#### [TEXT FOR ANALYSIS]

_____

Let’s Encrypt on Google App Engine
Let’s Encrypt is a pretty awesome initiative to provide free SSL certificates to make creating a secure website easy. It comes with support for automatic installation on Apache and nginx, but requires some extra work for other servers.
Here’s how to use it with App Engine. I used Google Cloud Shell to run these commands.
Download the client:
git clone https://github.com/letsencrypt/letsencrypt
cd letsencrypt
Generate the certificate:
sudo ./letsencrypt-auto -a manual certonly
Part of the process is a challenge and response verification that you own the domain. You’ll see something like this:
Make sure your web server displays the following content at
http://www.example.com/.well-known/acme-challenge/[challenge] before continuing:
[response]
Content-Type header MUST be set to text/plain.
...
Press ENTER to continue
You’ll get a message like this for each domain. Don’t press enter until you create a handler for each request. I did this with a handler that looked like this:
class LetsEncryptHandler(RequestHandler):
def get(self, challenge):
self.response.headers['Content-Type'] = 'text/plain'
responses = {
'[challenge 1]': '[response 1]',
'[challenge 2]': '[response 2]'
}
self.response.write(responses.get(challenge, ''))
application = WSGIApplication([
('/.well-known/acme-challenge/([\w-]+)', LetsEncryptHandler),
])
After deploying your site, and pressing enter, you should hopefully end up with some certificates. Unfortunately, you need to convert the private key to RSA pem format using OpenSSL to use it with App Engine.
You’ll need to copy and paste the output from the next two commands into the SSL certificate upload form at App Engine > Settings > SSL Certificates. It’s easiest to open a new tab since the upload dialog covers the console.
Get your private key.
sudo openssl rsa -inform pem -in /etc/letsencrypt/live/www.example.com/privkey.pem -outform pem | less
Get your public key certificate.
sudo less /etc/letsencrypt/live/www.example.com/fullchain.pem
After uploading, you can associate the new certificate with a custom domain.
Note that /etc/letsencrypt
is not persisted through Cloud Shell restarts, so if you need to keep your private key, you can copy it to your home directory or save it.

_____

#### [Dataset entries]
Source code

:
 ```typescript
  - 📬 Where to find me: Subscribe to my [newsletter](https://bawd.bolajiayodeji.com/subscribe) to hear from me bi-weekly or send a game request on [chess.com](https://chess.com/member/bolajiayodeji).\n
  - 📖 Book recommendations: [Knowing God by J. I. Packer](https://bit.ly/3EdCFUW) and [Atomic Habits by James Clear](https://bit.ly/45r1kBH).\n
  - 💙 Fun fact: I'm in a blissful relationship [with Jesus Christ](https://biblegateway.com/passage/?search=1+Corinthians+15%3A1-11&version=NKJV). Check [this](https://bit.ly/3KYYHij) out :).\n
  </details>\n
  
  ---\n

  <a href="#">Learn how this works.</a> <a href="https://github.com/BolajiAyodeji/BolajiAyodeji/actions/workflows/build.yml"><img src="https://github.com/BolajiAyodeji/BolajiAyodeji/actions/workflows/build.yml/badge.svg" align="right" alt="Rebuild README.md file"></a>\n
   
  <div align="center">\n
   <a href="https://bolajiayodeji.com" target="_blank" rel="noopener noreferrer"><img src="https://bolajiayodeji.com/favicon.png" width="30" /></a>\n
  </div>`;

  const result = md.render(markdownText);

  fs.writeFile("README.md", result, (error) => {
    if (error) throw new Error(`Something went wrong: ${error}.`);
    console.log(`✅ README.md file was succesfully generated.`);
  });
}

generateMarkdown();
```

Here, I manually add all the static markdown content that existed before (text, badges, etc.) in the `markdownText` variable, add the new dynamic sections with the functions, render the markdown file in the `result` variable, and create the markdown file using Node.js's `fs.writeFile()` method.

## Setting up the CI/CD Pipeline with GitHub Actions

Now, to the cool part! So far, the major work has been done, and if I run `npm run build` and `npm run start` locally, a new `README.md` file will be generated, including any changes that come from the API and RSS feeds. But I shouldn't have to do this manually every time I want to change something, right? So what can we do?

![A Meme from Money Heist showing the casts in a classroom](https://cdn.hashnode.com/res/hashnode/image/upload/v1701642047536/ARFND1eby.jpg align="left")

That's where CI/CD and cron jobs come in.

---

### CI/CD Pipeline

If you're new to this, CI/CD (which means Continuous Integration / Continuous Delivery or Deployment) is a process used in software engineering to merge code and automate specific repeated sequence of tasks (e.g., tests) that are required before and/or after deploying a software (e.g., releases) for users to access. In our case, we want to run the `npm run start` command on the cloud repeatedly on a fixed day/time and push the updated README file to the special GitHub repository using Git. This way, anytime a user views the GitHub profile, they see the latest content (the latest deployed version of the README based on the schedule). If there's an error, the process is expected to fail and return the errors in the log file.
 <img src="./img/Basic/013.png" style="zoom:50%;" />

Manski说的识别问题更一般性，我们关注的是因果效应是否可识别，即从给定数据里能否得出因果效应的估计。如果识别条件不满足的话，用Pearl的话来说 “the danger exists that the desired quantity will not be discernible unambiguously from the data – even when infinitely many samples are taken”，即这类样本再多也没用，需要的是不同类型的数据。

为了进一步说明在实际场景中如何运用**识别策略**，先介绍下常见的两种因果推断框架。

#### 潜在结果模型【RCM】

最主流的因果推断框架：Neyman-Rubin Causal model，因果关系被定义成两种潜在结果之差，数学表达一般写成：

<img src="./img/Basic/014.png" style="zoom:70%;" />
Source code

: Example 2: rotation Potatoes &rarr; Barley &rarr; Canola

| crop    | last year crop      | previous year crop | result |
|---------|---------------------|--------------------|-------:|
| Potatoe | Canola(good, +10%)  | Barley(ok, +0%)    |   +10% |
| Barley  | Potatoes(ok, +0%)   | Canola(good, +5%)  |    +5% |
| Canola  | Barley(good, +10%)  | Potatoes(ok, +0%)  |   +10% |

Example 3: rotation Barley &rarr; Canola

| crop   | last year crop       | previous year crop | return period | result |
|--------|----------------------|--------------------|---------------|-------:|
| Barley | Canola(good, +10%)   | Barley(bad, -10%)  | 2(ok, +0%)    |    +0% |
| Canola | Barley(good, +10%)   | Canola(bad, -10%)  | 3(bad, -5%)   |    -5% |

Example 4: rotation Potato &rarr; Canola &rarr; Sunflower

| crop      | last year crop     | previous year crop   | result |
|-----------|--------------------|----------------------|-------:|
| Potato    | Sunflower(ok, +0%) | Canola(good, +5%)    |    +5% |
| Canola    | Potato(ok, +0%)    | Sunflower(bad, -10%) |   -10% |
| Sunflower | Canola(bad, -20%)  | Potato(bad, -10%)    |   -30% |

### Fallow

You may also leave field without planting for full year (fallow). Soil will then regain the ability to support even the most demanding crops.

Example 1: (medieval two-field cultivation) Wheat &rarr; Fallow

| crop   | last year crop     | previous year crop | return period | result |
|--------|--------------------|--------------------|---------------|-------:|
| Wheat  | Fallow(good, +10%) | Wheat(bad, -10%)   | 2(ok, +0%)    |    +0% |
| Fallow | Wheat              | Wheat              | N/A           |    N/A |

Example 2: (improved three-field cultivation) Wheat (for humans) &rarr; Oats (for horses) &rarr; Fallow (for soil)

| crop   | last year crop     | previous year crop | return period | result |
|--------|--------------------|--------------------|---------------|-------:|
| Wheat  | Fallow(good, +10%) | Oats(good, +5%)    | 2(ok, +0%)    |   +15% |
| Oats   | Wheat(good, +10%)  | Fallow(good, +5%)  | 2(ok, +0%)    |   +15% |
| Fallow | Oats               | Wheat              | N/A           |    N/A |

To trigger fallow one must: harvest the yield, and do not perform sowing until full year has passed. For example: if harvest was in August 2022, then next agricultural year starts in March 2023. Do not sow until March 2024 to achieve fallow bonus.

_____

#### [EXERCISE OBJECTIVE]
Output the part of the Let's Encrypt guide from the words "Press ENTER to" up to and including the words "self.response.write(responses.get(challenge, ''))". Rely only on the Let's Encrypt guide and ignore the items.

#### [COMPLETED TASK]
Press ENTER to continue
You’ll get a message like this for each domain. Don’t press enter until you create a handler for each request. I did this with a handler that looked like this:
class LetsEncryptHandler(RequestHandler):
def get(self, challenge):
self.response.headers['Content-Type'] = 'text/plain'
responses = {
'[challenge 1]': '[response 1]',
'[challenge 2]': '[response 2]'
}
self.response.write(responses.get(challenge, ''))